The career of a quarterback, it seems, is never really a linear journey. That’s why teams will sacrifice anything and everything to believe that there is still a chance they get young again, so long as they want to play.  

Then weeks like this happen and make you realize the relative fragility of it all. On Sunday, Drew Brees thwacked his thumb off Aaron Donald’s helmet and now needs surgery. He’ll be out for more than a month. Ben Roethlisberger tried to play through a busted elbow but got pulled at halftime against the Seahawks. He needs surgery too and will be out for the season. Over in East Rutherford, the Giants are now considering a hard right turn to rookie quarterback Daniel Jones after watching Eli Manning flail in the pocket ineffectively in two straight losses.

While every situation is different, these are the kind of days in which eras pivot. Tentacles from these three tidbits of news, and what happens next, will underline the remainder of their sterling careers.

Here’s what the news means for each team involved…

• It would be a miraculous personal feat from Sean Payton to keep this team afloat emotionally. The Saints seem to have exhausted so much emotional energy warring against both the officials, and any other nebulous force that seems to be torpedoing their chance to maximize the talent-coated roster they have now. It would be hard to see Brees walking away without one more legitimate title shot, but that would take some contractual gymnastics this offseason and another premium salary to a player who was already facing questions about his ability to weather a season at age 40.

• One has to wonder how these last few years have truly aged Roethlisberger. By all indications, he took seriously the charge that he was not a great leader in the past this offseason, and tried to fill the void left behind by some of the most important statistical players in franchise history. But this is also a player who has talked about long-term health and retirement. This is a player who had a brief window into life without most of his best skill position players. This is a player who is going to enter next season at 38, in a division that may be unrecognizable by the time 2020 kicks off. Should Mason Rudolph not be able to rally this roster, Pittsburgh will have missed the playoffs twice in a row. How different might the team look 365 days from now?
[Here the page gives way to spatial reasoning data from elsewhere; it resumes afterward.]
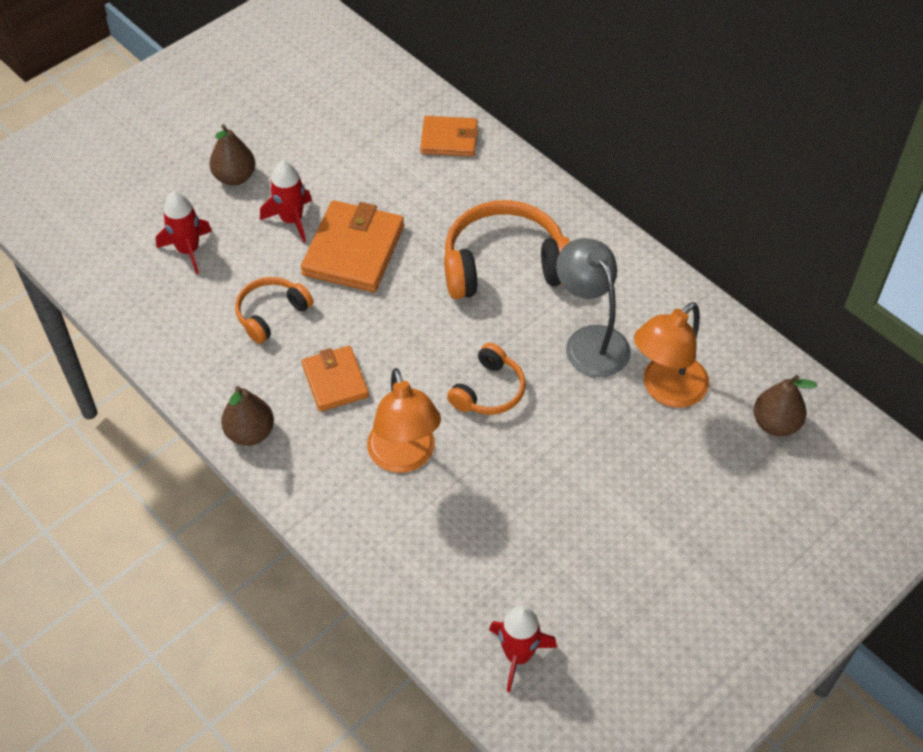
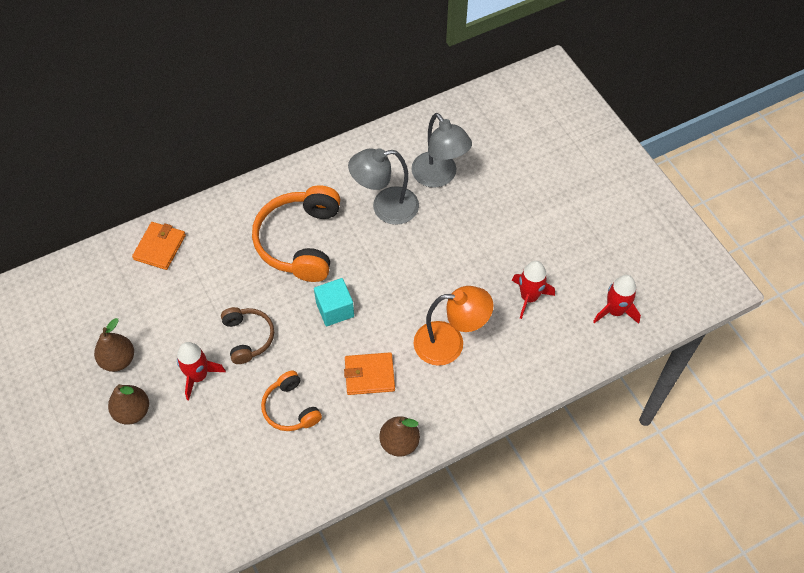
camera: 75 degrees left, 5 degrees up
red rocket [156,191,212,274] -> red rocket moved to [512,261,555,319]
orange wallet [301,200,404,292] -> brown headphones [221,307,274,364]
orange headphones [447,343,526,415] -> none
orange lamp [634,302,709,408] -> grey lamp [411,113,472,188]
brown pear [754,375,817,436] -> brown pear moved to [94,318,134,372]
none -> turquoise cube [314,278,354,326]

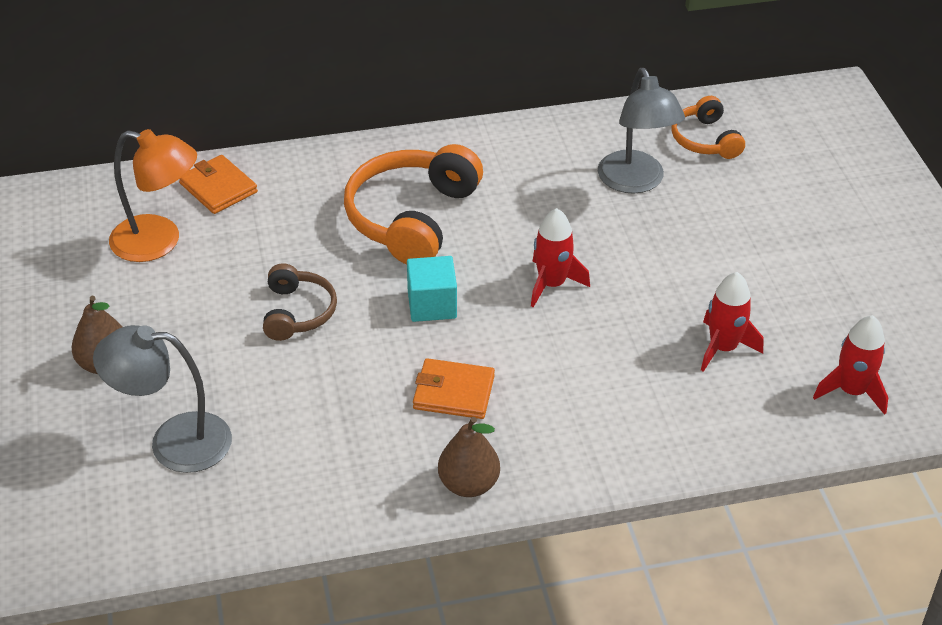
camera: 15 degrees right, 15 degrees down
brown pear [94,318,134,372] -> none
orange wallet [132,222,186,270] -> orange wallet turned 75 degrees counterclockwise [179,155,258,214]
red rocket [177,342,226,400] -> red rocket moved to [531,208,590,307]
orange headphones [261,370,322,431] -> orange headphones moved to [671,96,745,159]
grey lamp [348,148,419,225] -> grey lamp moved to [93,325,232,473]
orange lamp [414,286,493,366] -> orange lamp moved to [109,129,197,262]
The spotlight is now on Pat Shurmur, who opened the door for a change at the quarterback position. Ben McAdoo was let go due in part to his inability to sell and legitimize a transition that would see the Giants look at both Geno Smith and, eventually, Davis Webb before the end of the season. He was let go before the completion of said season. Because of Manning’s standing in the organization, any type of movement here has to be swift and definitive. Daniel Jones looked excellent in the preseason, and had more snaps with the team’s starting offensive line than Manning, even if Manning may have had more playing time against starting-caliber defenses. I don’t think a coach in the same situation could have handled the situation any better, but now, even if it’s too much to ask, Shurmur’s concepts need to continue to produce the same Jones fans are longing for… or else, if the team somehow floats in contention, the possibility of a toxic pivot back to Manning arises.

Right now, it’s safe(er) to say that we have not seen the last of any of these three. Manning may follow in his brother’s footsteps and skip over to a contending roster threadbare at quarterback for one more run should Jones get the starting job and hold onto it. The time away for Brees could provide some beneficial rest for the other parts of his body beaten down by decades of football. And Roethlisberger may relish the chance to actually command the roster he started this season with.

But, with all of these quarterbacks we are much closer to the end. Seismic moments like these serve as a reminder.